Even after Lewis Black moved to the larger Comedy Central Records label, he continued to work with Schlissel, who produced or edited four more Black albums in the mid-2000s, Rules of Enragement, Luther Burbank Performing Arts Center Blues, The Carnegie Hall Performance, and Anticipation. Of these, Carnegie Hall won a Grammy Award for Best Comedy Album, while Luther Burbank and Anticipation were both nominated in that category. Stand Up! also released the vinyl editions of Luther Burbank Performing Arts Center Blues and Rules of Enragement.

Also for Comedy Central Records, Schlissel was the recording engineer on Mitch Hedberg's last album, Mitch All Together, which was recorded live in 2003 in Minneapolis, and produced Hannibal Buress' Animal Furnace and Ryan Stout's Touché. He was also recording engineer on Mitch Fatel's Miniskirts and Muffins, Dan Cummins' Revenge is Near, and Nick DiPaolo's Funny How?, and edited Ben Roy's I Got Demons.

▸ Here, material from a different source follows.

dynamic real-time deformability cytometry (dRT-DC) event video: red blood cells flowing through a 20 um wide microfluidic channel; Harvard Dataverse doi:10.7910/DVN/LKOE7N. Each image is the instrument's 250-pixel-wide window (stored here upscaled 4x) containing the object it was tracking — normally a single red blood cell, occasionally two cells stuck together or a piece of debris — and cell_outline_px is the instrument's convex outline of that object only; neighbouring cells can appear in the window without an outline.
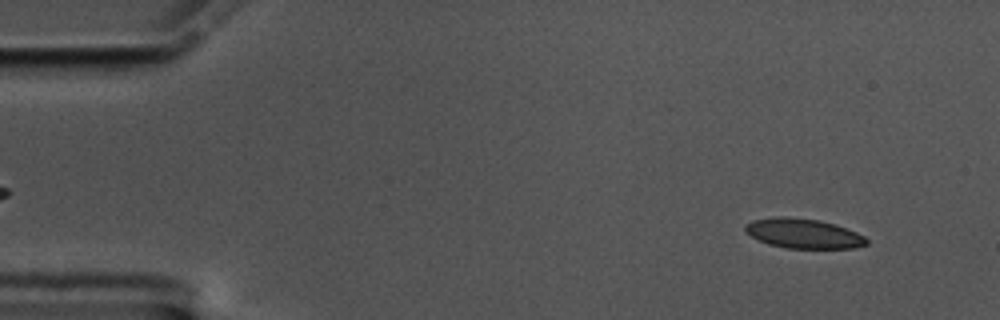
{"species": "common noctule bat (a hibernating species)", "species_latin": "Nyctalus noctula", "temperature_condition": "cold", "stored_images_in_passage": 54, "camera_frame_rate_fps": 3000, "um_per_image_px": 0.085, "animal": {"sex": "male", "body_mass_g": 17.5, "forearm_length_mm": 52.3}, "frame": {"image": 1, "passage_image": 2, "time_ms": 0.333, "image_size_px": [1000, 320], "cell_outline_px": [[868, 244], [852, 248], [788, 248], [768, 244], [744, 232], [744, 224], [752, 220], [776, 216], [784, 216], [820, 220], [836, 224], [856, 232], [864, 236], [868, 240]], "centroid_in_image_um": [68.27, 19.83], "position_along_channel_um": 16.7, "area_um2": 21.1}}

=== Akumal Comedy Festival ===
From 2012 to 2015, Stand Up! hosted the annual Akumal Comedy Festival in Mexico, a nonprofit event held in Tulum, Playa del Carmen, and Akumal which raised money for the Mexican Red Cross. The festival featured comics performing in both English and Spanish. Headliners included Darryl Lenox, Maggie Faris, and Derek Sheen. The festival was co-founded by Schlissel and Twin Cities comic Gus Lynch, who also acted in the films Saving Silverman, North Country, and I Spy. Lynch died after an accidental fall at the Mayan ruins at Coba in 2014; the final festival was held in his honor.

===Scottish tartan===
In 2018, during the label's first visit to the Edinburgh Festival Fringe, Schlissel registered a Scottish tartan with the National Records of Scotland in the name of Stand Up! Records. Designed by Edinburgh kiltmaker Gordon Nicolson, the tartan blends the colors red, black, and tan (from Shepard Fairey's Stand Up! Records logo), blue (from the Israeli flag, symbolizing Schlissel's Jewish heritage), and silver-grey (for -ismist Recordings' 25th anniversary).

==Personal life ==
Schlissel is married and has a daughter. He lives in Minneapolis.